**待解问题**
修改以下各行：把“Friday”换成“Saturday”，其余一字不改，并重新写出全部各行。答案中不要放入图片。

**所给数据**
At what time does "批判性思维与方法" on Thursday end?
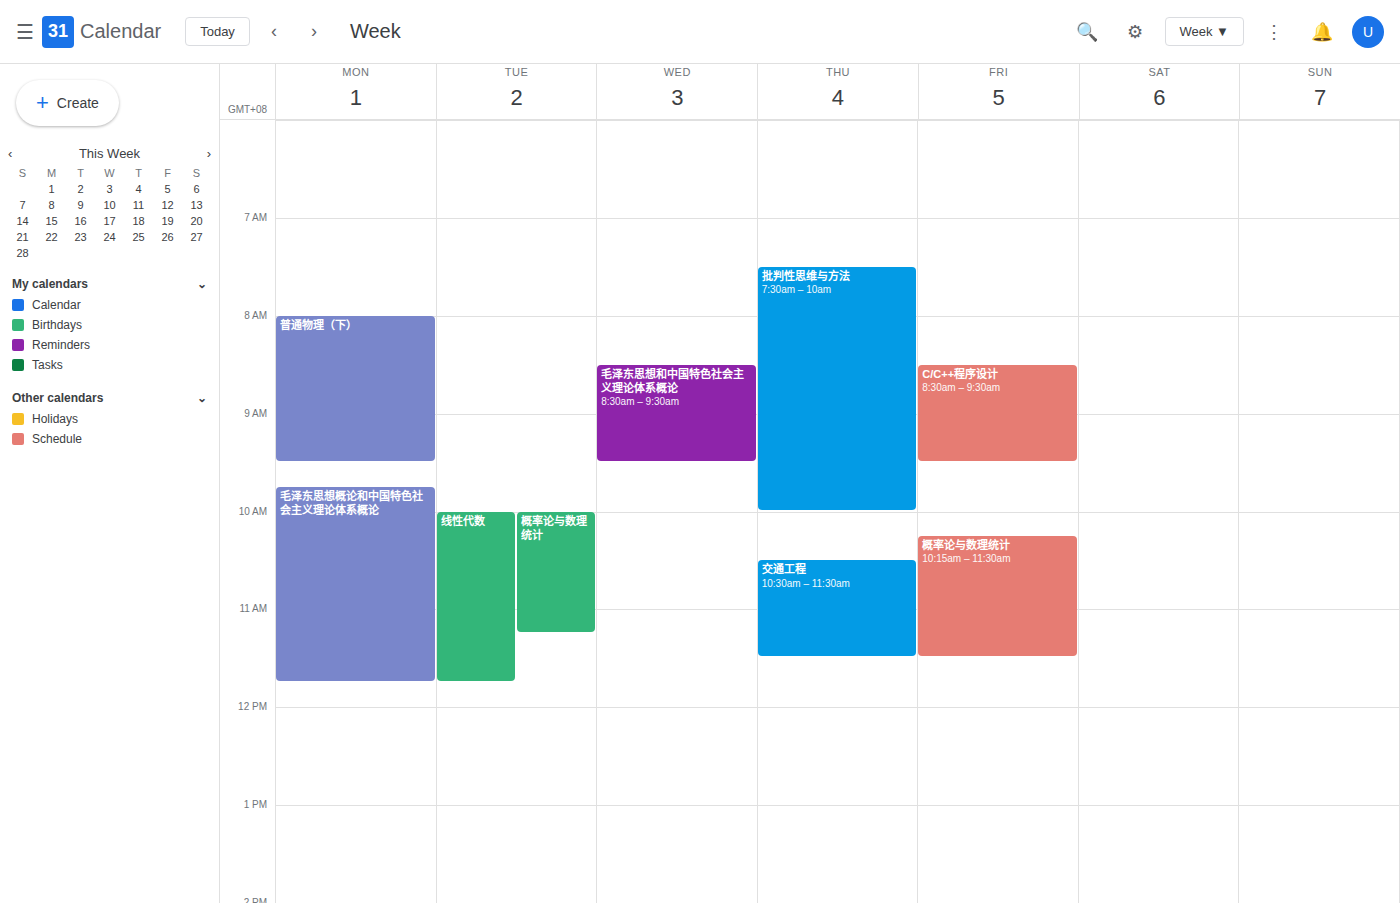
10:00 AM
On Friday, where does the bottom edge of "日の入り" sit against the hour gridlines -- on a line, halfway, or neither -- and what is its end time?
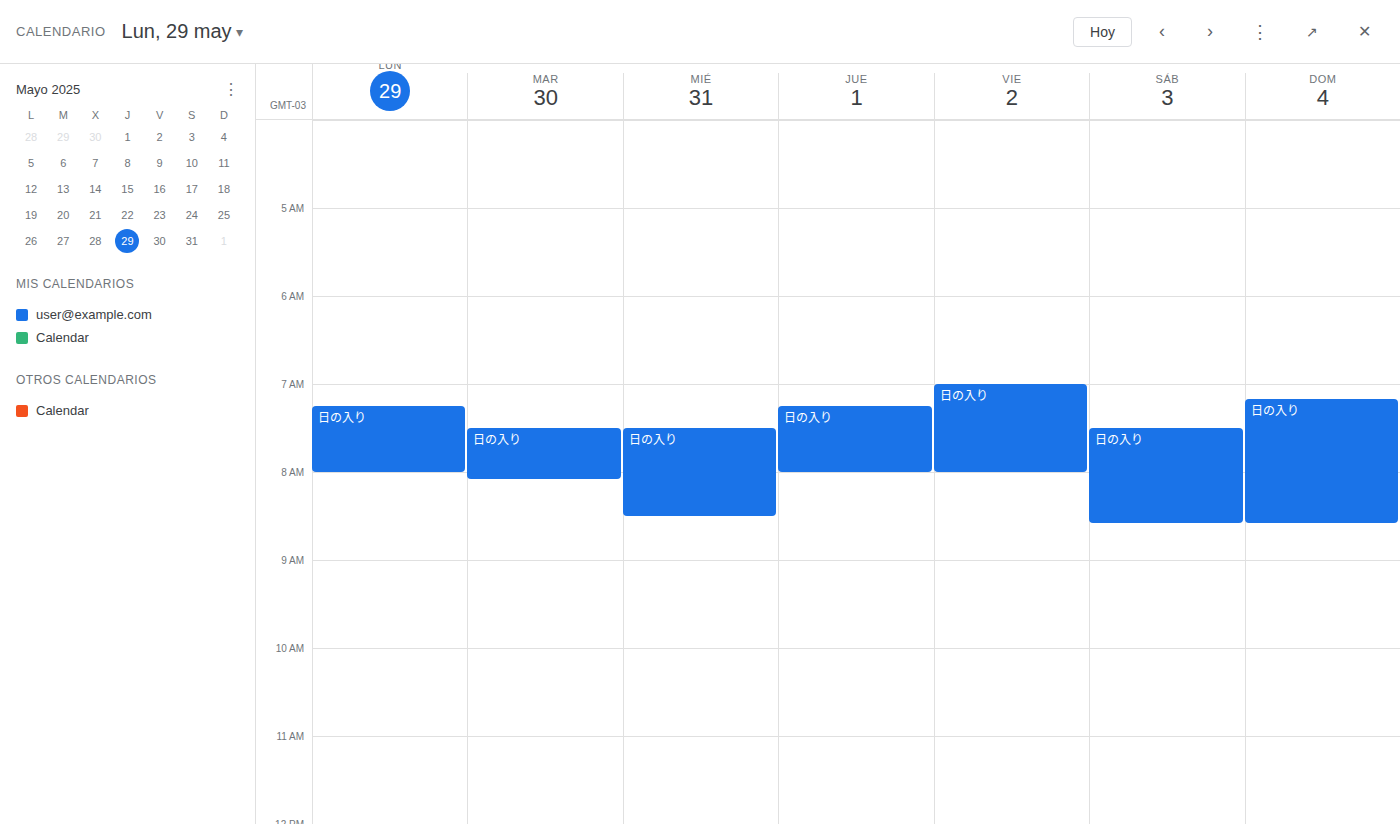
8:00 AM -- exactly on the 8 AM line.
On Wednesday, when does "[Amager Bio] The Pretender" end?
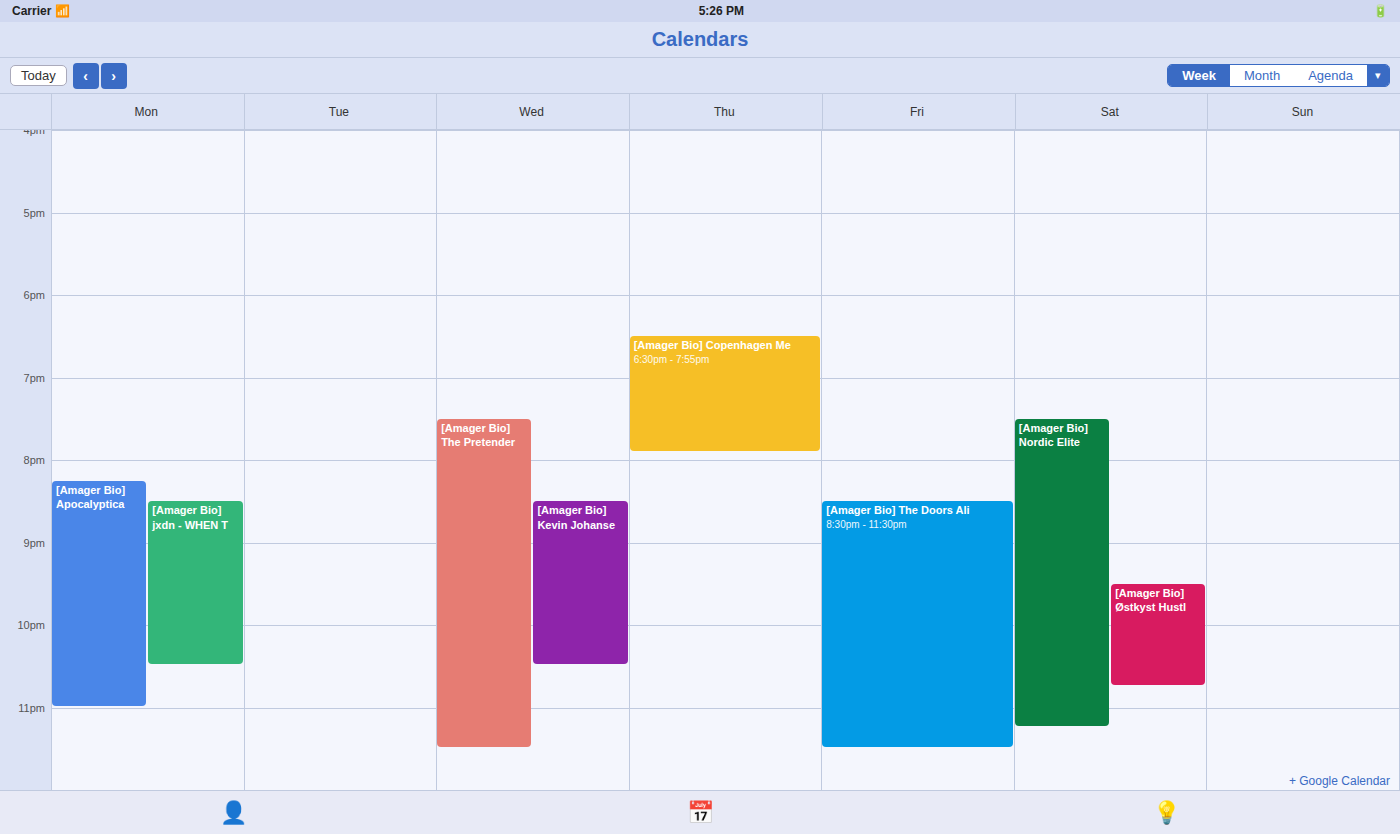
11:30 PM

**答复内容**
At what time does "批判性思维与方法" on Thursday end?
10:00 AM
On Saturday, where does the bottom edge of "日の入り" sit against the hour gridlines -- on a line, halfway, or neither -- and what is its end time?
8:00 AM -- exactly on the 8 AM line.
On Wednesday, when does "[Amager Bio] The Pretender" end?
11:30 PM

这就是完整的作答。